Over de rekenmachine dan. Minstens de helft van de leerlingen gaan domweg '16 x 0,5' indrukken en schrijven het resultaat in hun schrift als 'het antwoord'. Immers, het kwam toch uit de rekenmachine? De reconstructie van de opgave tot '16 : 0,5' is ook een bijzonder moeilijke, omdat 'delen door een half' moeilijk concreet voorstelbaar is. Daarom kiezen kinderen voor het voorstelbaarder 'keer een half'. De slimmere leerlingen delen evenmin door een half, maar begrijpen dat ze van éen reep chocola twee halve repen kunnen maken.

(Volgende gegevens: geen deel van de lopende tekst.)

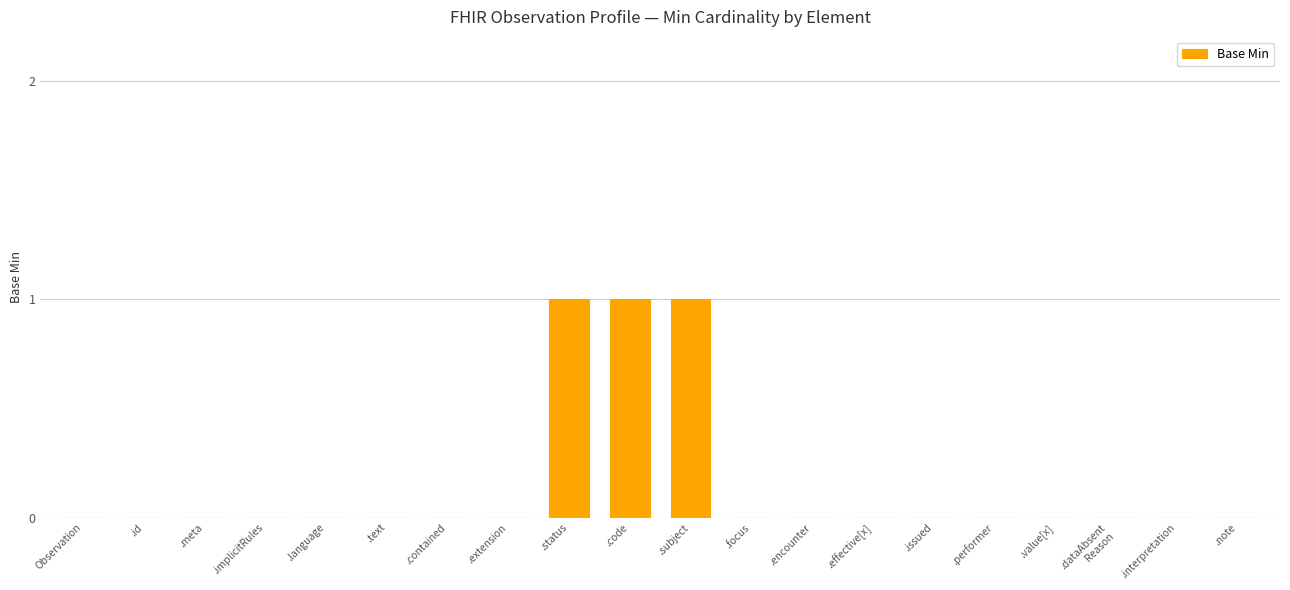

How many distinct data groups are displayed?

1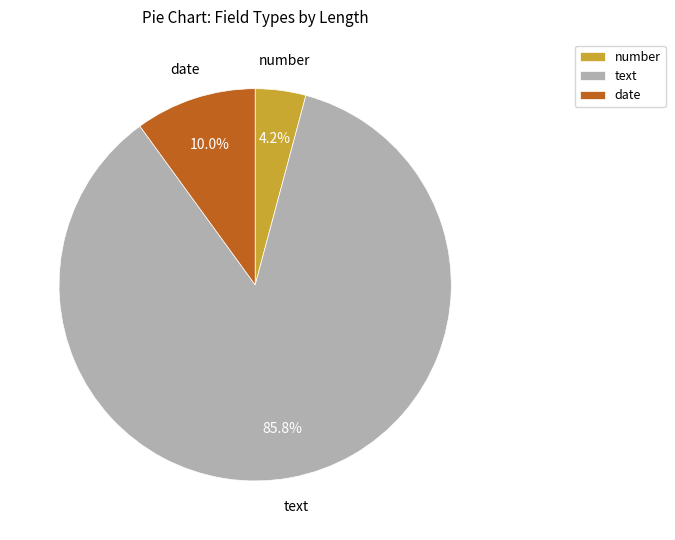

How many slices are in this pie chart?

3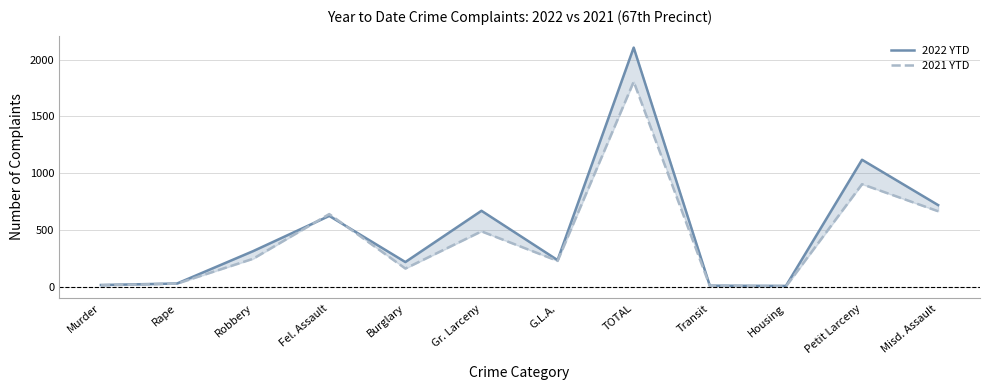

List the series in order of their peak value, lowest first.

2021 YTD, 2022 YTD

Ze reconstrueren de som dan niet tot '16 : 0,5' maar tot '16 x 2'. Uiteindelijk heeft dus vrijwel niemand de door jou vermelde som bedacht; laat staan uitgerekend.

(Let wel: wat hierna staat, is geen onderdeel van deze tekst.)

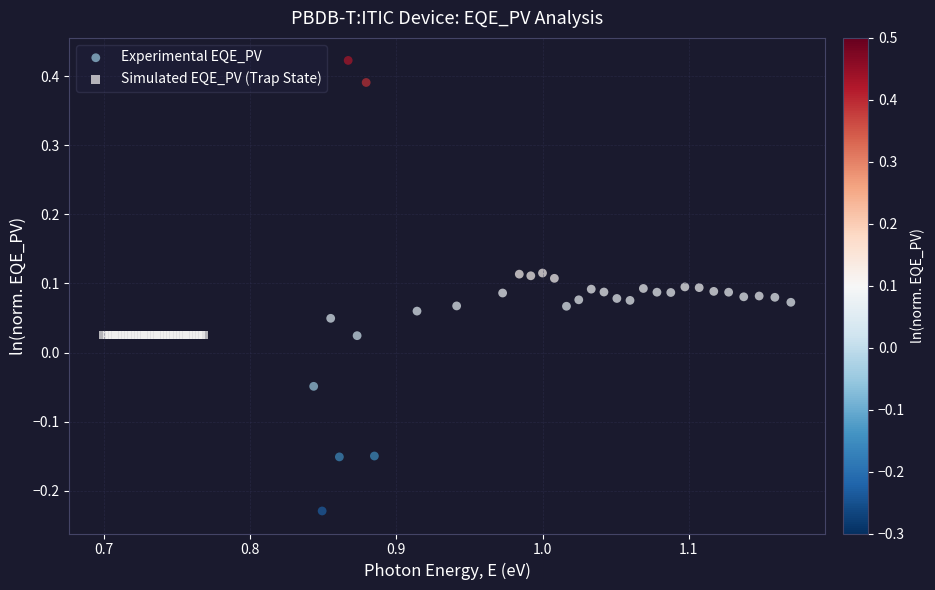

Which series reaches the minimum Y coordinate?

Experimental EQE_PV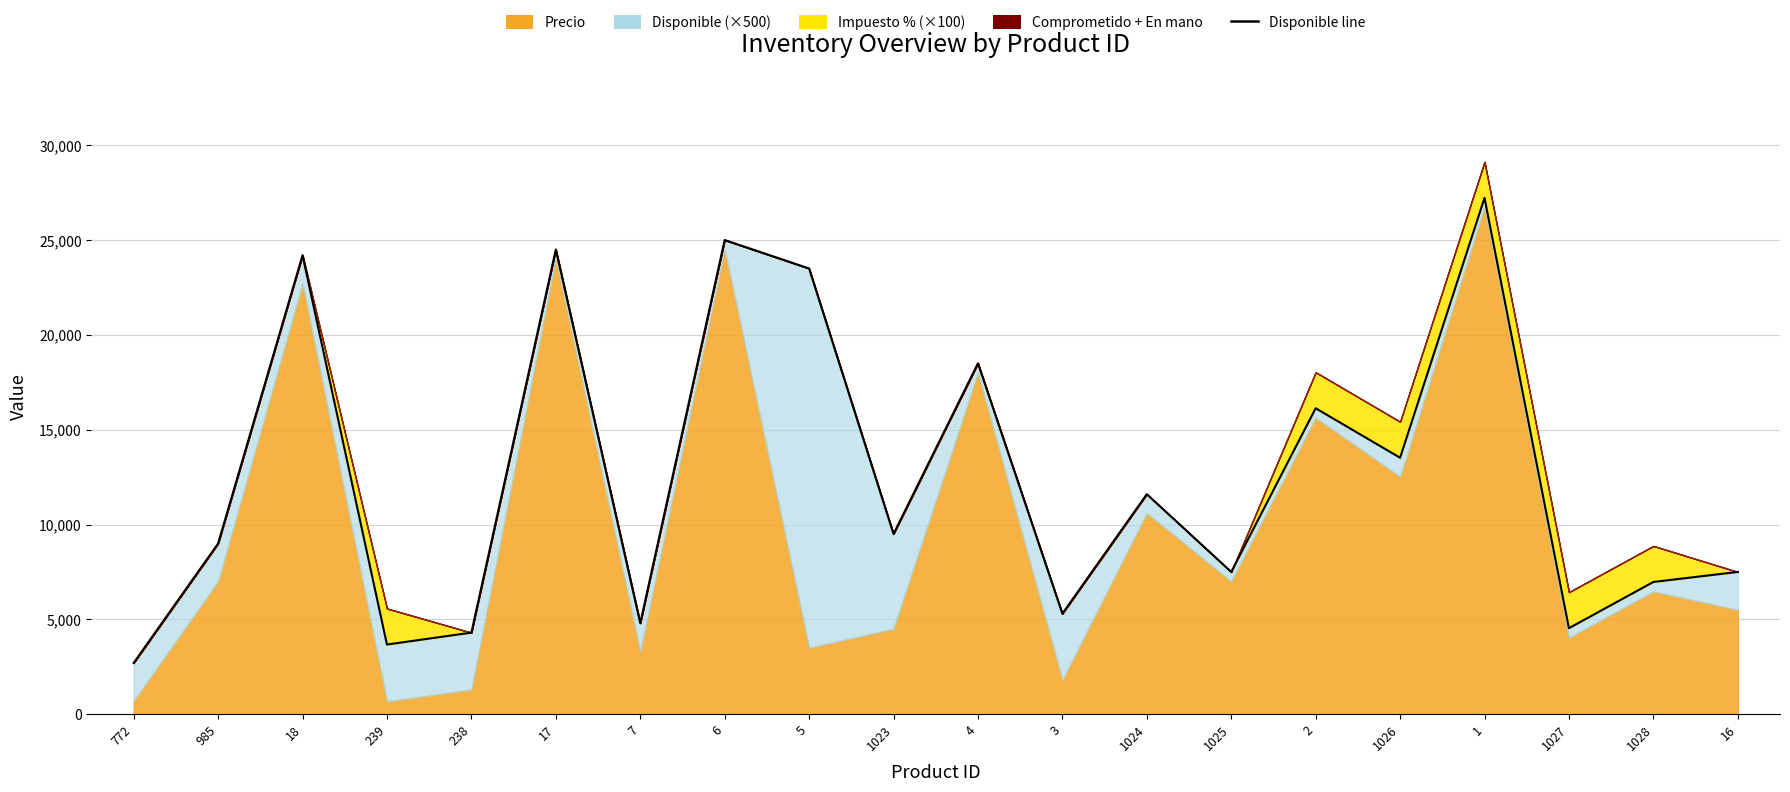

What is the change in value from 1023 to 1025?

-2000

4. Het misverstand dat "het leven" de maat moet vormen voor de leerstof die we op school aanbieden. Ooit hing er een bordje aan menige schoolmuur met de tekst "Non scholae sed vitae discimus": we leren niet voor school maar voor het leven. Helaas, de tijd is allang voorbij dat kinderen voor 'het leven' genoeg hebben aan de basisschool met nog wat jaartjes voortgezet onderwijs. Een behoorlijk deel van hun 'vita' bestaat intussen uit 'schola', met steeds hogere eisen aan hun reken- en wiskundevaardigheid. Want ze moeten/willen allemaal dóór naar het mbo, havo, vwo; en hup naar hbo en wo; waarna hun de 'permanente educatie' wacht. Kinderen leren rekenen allang niet meer alléén voor het aanschaffen en verdelen van repen chocola, pizza's en korting op t-shirts. Juist de rekenbegaafdste helft van de leerlingen op de basisschool moet én kan daar een flinke schep bovenop doen. Die komen ze nu evident tekort. Rekenonderwijs van buiten Nederland toont dat die schep er bovenop kan. Én moet.
5. Het misverstand dat de evidente, en behoorlijke snelle achteruitgang van reken- en wiskundeprestaties in Nederland weg te poetsen is door maar vast te houden aan het Realistisch Rekenen omdat dit op papier zoveel 'beter klinkt' en 'we het gewoon nog wat beter moeten uitleggen'. Echt, er komt een dag dat de Realistische Rekenaars zich kapotschamen over wat ze aan schade hebben toegebracht aan het ooit goede rekenonderwijs in Nederland. Maar voorlopig houden ze de oogkleppen nog wat dichter tegen het hoofd gedrukt, en verzuimen bijvoorbeeld in reacties op krantenartikelen op de evidente en nu al 15 jaar structurele PISA-achteruitgang in te gaan. Waarvan akte.